Os gatos que sejam cedidos ou comercializados a partir de um criador ou estabelecimento autorizado para a detenção destes animais (loja ou associação), devem ser identificados antes de abandonarem a instalação, independentemente da sua idade.

Há, no entanto, uma norma transitória para os gatos nascidos antes da entrada em vigor da nova legislação (ver pergunta seguinte). Os prazos para os donos procederam à identificação dos seus gatos variam entre um ano, para os que se encontram marcados mas sem registo, e três anos, para os gatos sem marcação nem registo.

Quando entram em vigor as novas regras de identificação?

O decreto-lei que institui as novas regras de identificação dos gatos e de outros animais de companhia, como cães e furões, entra em vigor 120 dias após a sua publicação, ou seja, a 25 de outubro de 2019.

Que sanções podem sofrer os infratores?

Os donos de gatos que não cumpram as novas regras de identificação – marcação, registo e comunicação de alterações aos dados de registo – sujeitam-se a coimas que variam entre 50 euros e 3 740 euros. Consoante a gravidade do incumprimento e a sua culpa, o dono do gato pode ainda ficar sem o animal.

Que outras obrigações têm os donos de gatos?
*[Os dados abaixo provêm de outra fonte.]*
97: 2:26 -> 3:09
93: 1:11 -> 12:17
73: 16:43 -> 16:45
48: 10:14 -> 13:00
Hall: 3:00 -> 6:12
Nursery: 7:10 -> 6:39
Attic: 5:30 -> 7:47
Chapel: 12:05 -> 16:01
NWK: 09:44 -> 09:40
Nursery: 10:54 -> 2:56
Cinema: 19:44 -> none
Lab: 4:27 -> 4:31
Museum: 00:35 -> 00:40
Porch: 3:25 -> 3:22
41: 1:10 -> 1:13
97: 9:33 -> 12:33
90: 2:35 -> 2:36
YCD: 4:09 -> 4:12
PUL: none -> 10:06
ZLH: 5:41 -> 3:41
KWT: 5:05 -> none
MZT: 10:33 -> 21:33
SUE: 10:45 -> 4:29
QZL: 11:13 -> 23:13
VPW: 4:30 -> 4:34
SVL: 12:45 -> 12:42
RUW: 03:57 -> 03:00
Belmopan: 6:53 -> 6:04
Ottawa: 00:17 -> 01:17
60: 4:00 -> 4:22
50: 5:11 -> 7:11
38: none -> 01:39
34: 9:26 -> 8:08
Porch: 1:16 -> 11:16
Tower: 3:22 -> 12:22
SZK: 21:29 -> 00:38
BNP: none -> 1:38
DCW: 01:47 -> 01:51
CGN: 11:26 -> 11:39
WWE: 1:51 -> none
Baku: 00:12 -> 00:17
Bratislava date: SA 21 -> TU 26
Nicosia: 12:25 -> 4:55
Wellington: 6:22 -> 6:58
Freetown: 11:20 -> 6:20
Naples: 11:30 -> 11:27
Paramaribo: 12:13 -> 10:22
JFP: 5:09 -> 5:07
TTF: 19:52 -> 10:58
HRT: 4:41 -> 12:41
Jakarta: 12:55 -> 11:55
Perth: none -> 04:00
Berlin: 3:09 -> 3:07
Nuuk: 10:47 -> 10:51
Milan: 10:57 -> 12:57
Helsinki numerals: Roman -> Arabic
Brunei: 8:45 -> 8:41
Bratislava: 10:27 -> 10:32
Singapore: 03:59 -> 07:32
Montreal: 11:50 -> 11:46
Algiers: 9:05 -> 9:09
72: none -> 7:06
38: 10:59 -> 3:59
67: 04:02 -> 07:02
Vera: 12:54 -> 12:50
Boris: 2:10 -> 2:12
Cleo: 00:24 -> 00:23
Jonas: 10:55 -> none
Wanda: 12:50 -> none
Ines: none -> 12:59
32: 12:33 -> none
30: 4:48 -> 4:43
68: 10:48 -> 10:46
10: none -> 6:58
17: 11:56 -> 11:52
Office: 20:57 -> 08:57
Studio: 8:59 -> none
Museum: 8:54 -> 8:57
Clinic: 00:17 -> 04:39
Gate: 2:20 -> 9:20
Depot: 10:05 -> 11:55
O Estatuto Jurídico dos Animais obriga os donos de animais a assegurar o seu bem-estar e respeitar as características de cada espécie. Estes deveres incluem a garantia de acesso a:

  • Água e alimentação de acordo com as necessidades da espécie em questão;
  • Cuidados médico-veterinários sempre que justificado, incluindo as medidas profiláticas e de vacinação previstas na lei.

A mesma lei proíbe ainda os donos de animais de, sem motivo legítimo, infligir dor, sofrimento ou outros maus-tratos que resultem em sofrimento injustificado, abandono ou morte. No entanto,  apenas são aplicadas sanções a maus-tratos a animais de companhia, como gatos e cães.